## How to complete this task
Output the lines of the records exactly, from the first through the one containing "делеева) — химический элемент 3-й группы". Omit all pictures.

## Data to examine
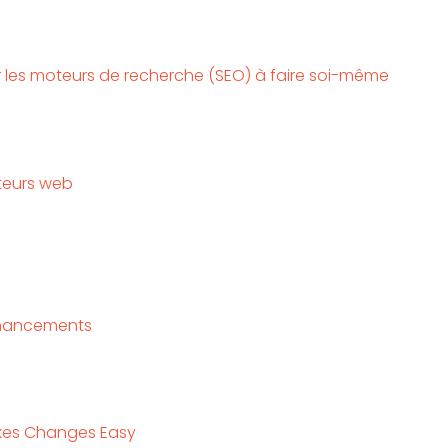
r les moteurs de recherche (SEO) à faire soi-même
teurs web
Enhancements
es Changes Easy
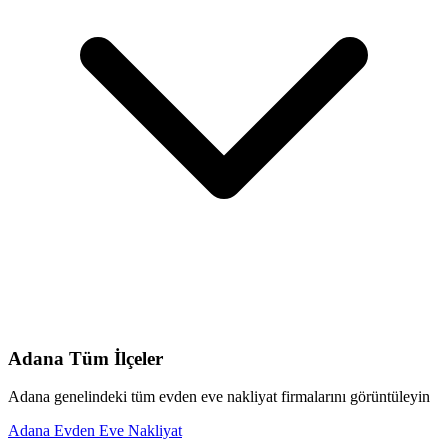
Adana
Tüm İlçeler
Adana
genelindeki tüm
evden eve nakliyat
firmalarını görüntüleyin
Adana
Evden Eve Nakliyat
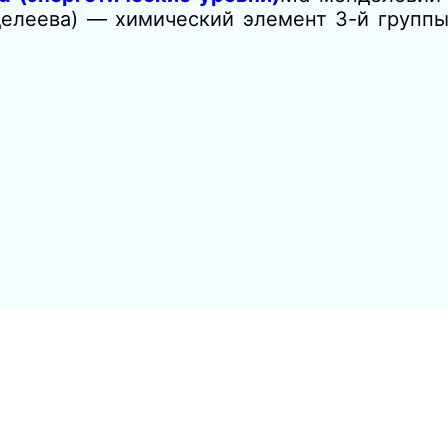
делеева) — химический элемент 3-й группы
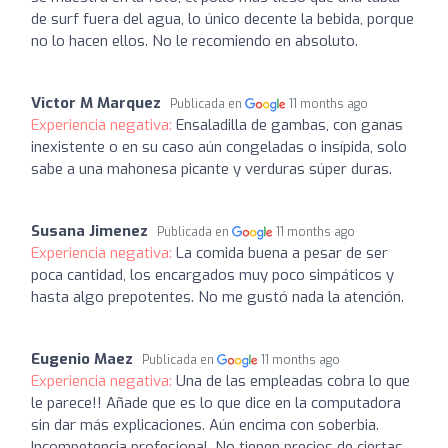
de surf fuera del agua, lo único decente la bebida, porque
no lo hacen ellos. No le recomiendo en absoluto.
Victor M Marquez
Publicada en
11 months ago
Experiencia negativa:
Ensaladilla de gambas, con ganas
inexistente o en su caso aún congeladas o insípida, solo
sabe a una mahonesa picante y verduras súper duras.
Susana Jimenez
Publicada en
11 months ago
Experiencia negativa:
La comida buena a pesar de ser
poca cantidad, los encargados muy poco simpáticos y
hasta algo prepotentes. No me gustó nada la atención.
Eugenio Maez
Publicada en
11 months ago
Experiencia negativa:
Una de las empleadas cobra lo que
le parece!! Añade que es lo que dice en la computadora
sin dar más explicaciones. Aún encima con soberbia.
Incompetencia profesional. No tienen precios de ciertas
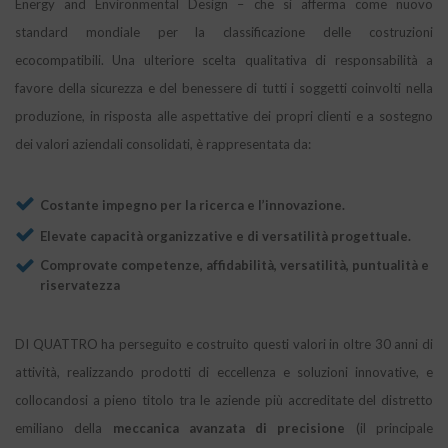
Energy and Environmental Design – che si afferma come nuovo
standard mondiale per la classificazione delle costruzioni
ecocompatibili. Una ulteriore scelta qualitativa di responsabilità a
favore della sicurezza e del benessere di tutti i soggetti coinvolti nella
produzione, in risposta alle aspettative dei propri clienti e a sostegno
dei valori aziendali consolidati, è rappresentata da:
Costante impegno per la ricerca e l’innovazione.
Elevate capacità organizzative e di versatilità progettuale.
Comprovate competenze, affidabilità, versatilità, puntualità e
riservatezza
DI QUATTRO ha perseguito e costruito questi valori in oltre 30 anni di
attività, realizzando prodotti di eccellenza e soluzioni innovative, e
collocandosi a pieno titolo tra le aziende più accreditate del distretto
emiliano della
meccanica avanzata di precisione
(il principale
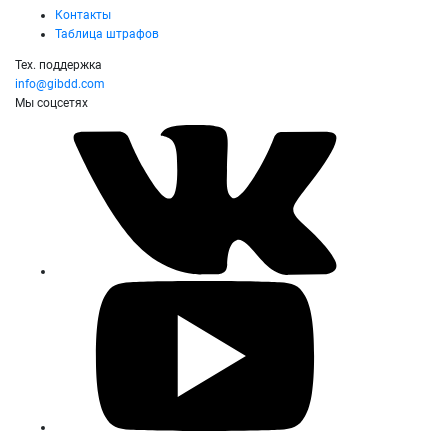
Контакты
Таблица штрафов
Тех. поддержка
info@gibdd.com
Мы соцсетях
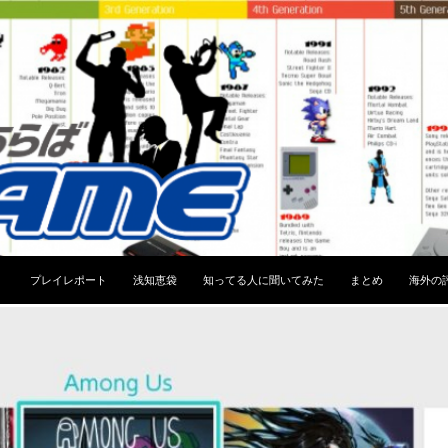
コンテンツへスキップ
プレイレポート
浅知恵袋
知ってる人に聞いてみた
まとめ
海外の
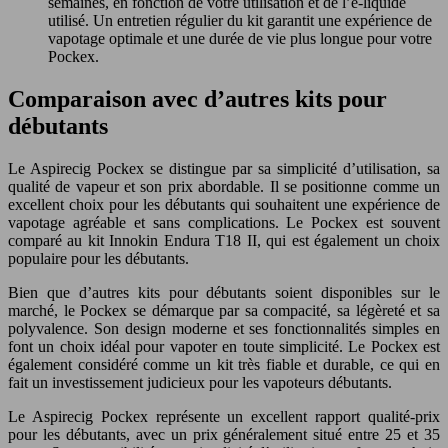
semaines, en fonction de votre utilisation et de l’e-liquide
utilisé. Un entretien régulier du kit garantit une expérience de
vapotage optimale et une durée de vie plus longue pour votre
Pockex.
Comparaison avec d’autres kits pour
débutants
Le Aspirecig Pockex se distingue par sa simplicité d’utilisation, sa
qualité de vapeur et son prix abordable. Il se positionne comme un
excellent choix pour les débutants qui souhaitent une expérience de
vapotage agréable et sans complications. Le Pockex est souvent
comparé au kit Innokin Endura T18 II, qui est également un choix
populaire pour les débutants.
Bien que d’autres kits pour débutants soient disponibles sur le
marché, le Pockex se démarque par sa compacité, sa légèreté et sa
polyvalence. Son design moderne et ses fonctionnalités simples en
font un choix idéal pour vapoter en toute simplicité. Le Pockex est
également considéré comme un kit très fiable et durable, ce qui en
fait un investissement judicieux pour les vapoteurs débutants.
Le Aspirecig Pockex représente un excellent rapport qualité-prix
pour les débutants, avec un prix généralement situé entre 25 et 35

## Result of the task
r les moteurs de recherche (SEO) à faire soi-même
teurs web
Enhancements
es Changes Easy
Adana
Tüm İlçeler
Adana
genelindeki tüm
evden eve nakliyat
firmalarını görüntüleyin
Adana
Evden Eve Nakliyat
делеева) — химический элемент 3-й группы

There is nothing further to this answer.